═════ SUPPLIED PASSAGE

Fine-Tuning Trained Model to french Dataset

ilyes_ben_yahia · June 25, 2020, 10:08am

Hello,

I am new here and I’m finetuning the trained model checkpoint Tacotron2 from the branch 20a6ab3d61.

I am using the french dataset from M-AI-Labs.

The used config file is the one that comes with teh branch 20a6ab3d61, I only changed teh following :

CONFIG[“audio”][‘sample_rate’] = 16000 # to fit my dataset audio
CONFIG[“phoneme_language”] = "fr-fr # french phoneme

CONFIG[“prenet_type”] = “bn” #because of my initial checkpoint
CONFIG[“prenet_dropout”] = True #because of my initial checkpoint

CONFIG[“seq_len_norm”] = True # beacause of the different length of the audios in my dataset . ( I think )

After 5000 steps of training I have the following results :

when I test the model with french short sentence the result is acceptable and I believe it will emprove a lot after maybe another 10 000 steps.
however I think it that the model have a problem with long sentences !

I would be gratefull if someone can help me answer the following quetions :

first and most importantly ! what the heck is that green erea in the ground truth !!
image|404x367
I believe that it is causing the problem with the long sentences , is there any solutions ? ( I checked many simples of my data set with CheckSpectrograms.ipynb and everything seems good there ! )

══════════
═════ ENTRIES PROVIDED

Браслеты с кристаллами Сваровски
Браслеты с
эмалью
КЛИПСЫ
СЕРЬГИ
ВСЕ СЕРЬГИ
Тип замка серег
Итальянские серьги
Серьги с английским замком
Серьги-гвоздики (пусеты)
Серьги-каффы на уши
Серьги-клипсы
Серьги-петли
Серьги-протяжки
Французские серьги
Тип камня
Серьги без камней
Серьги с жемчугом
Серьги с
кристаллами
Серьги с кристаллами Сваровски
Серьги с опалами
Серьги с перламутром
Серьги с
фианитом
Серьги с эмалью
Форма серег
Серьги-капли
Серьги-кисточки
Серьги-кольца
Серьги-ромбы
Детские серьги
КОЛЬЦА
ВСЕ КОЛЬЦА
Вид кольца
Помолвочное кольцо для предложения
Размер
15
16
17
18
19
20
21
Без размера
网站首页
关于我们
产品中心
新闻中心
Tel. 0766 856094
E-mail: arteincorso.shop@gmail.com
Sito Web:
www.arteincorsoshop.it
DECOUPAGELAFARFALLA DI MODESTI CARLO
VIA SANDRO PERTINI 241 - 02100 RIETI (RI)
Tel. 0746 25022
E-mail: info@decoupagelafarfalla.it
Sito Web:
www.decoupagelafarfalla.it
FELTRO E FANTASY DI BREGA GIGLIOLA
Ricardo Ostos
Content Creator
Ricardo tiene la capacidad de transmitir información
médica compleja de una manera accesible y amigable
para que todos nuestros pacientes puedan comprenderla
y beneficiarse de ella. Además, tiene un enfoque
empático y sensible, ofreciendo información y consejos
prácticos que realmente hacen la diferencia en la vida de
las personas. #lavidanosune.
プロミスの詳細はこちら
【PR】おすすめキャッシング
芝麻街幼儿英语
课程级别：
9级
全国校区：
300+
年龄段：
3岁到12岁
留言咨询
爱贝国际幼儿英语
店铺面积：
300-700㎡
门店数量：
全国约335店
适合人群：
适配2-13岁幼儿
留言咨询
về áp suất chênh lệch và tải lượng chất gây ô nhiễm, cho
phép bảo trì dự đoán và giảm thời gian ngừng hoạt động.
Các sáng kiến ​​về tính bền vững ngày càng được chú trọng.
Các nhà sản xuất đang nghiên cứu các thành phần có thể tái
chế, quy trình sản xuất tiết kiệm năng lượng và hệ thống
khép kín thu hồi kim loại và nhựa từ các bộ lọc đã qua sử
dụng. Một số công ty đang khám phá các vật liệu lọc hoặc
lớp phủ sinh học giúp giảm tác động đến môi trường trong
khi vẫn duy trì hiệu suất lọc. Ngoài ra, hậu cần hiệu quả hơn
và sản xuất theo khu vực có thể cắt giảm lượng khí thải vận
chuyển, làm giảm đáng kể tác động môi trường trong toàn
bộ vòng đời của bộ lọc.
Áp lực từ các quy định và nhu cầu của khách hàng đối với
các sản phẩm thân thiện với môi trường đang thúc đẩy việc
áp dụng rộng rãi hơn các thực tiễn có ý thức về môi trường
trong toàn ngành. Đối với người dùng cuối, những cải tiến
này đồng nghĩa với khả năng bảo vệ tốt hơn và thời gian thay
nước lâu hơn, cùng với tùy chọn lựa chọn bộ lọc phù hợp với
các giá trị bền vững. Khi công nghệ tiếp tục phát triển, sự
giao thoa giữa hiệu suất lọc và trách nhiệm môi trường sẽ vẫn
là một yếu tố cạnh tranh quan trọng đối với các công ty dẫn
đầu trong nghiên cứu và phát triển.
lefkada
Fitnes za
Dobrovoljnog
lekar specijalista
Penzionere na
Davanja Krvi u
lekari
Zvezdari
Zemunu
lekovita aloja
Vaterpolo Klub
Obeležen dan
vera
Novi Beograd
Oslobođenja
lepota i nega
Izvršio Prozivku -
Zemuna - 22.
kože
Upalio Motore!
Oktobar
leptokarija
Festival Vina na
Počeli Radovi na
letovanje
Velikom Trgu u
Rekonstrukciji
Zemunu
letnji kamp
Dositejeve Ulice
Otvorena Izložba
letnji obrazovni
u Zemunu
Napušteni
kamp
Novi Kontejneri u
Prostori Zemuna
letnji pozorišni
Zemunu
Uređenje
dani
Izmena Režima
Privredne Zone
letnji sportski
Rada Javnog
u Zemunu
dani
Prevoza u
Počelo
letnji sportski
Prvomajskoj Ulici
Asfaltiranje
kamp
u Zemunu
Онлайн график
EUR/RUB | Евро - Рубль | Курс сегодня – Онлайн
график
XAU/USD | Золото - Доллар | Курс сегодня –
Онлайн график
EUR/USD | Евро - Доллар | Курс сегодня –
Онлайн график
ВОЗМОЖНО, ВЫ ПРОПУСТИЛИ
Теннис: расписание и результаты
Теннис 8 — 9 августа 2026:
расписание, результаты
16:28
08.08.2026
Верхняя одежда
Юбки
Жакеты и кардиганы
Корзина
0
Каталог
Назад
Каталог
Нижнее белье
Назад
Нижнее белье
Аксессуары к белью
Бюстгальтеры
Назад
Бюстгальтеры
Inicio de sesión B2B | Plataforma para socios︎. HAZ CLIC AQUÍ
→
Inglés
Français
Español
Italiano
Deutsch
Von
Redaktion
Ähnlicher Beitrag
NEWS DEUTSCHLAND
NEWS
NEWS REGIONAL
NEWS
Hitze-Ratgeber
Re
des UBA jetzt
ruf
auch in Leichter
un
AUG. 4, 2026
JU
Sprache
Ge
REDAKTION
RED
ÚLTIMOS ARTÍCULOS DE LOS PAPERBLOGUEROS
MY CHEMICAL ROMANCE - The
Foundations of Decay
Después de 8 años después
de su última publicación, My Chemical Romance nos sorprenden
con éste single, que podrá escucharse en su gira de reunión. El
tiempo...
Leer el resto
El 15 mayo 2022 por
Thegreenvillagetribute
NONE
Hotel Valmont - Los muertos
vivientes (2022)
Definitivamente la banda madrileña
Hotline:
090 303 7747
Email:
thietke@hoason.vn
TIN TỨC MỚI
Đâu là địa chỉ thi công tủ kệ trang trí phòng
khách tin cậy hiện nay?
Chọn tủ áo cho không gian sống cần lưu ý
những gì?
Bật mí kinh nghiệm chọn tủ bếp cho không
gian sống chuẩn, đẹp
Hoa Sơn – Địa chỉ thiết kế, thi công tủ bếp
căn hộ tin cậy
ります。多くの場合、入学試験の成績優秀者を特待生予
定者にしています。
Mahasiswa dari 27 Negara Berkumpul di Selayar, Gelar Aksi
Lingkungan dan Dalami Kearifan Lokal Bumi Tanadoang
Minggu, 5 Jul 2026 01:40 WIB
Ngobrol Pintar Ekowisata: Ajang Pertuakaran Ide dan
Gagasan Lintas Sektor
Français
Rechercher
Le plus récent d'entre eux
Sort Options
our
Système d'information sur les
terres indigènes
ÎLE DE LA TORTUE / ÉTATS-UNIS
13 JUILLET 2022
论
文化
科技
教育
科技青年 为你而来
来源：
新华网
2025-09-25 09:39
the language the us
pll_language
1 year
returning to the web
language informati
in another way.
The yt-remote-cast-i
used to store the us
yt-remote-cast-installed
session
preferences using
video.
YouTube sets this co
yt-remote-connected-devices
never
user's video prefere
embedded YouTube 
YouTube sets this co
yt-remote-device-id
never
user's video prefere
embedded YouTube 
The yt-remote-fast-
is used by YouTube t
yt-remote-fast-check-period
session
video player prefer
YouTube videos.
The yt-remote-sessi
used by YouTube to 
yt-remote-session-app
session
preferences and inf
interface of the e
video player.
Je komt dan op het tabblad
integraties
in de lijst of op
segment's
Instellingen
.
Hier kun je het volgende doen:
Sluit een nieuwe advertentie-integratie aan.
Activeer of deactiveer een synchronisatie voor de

══════════

ACTIVITY LIST
**a)** List every configuration setting that the fine-tuning post says was changed from the default config file.
**b)** Translate the sentence "I am using the french dataset from M-AI-Labs." from the fine-tuning post into Spanish.
**c)** According to the fine-tuning post, how many training steps had been run when the results were reported?
The records bear no relation to the fine-tuning post.

ANSWERS BY ITEM
**a)**
- sample_rate (under audio), set to 16000
- phoneme_language, set to fr-fr
- prenet_type, set to "bn"
- prenet_dropout, set to True
- seq_len_norm, set to True

**b)** Estoy usando el conjunto de datos en francés de M-AI-Labs.

**c)** 5000 steps.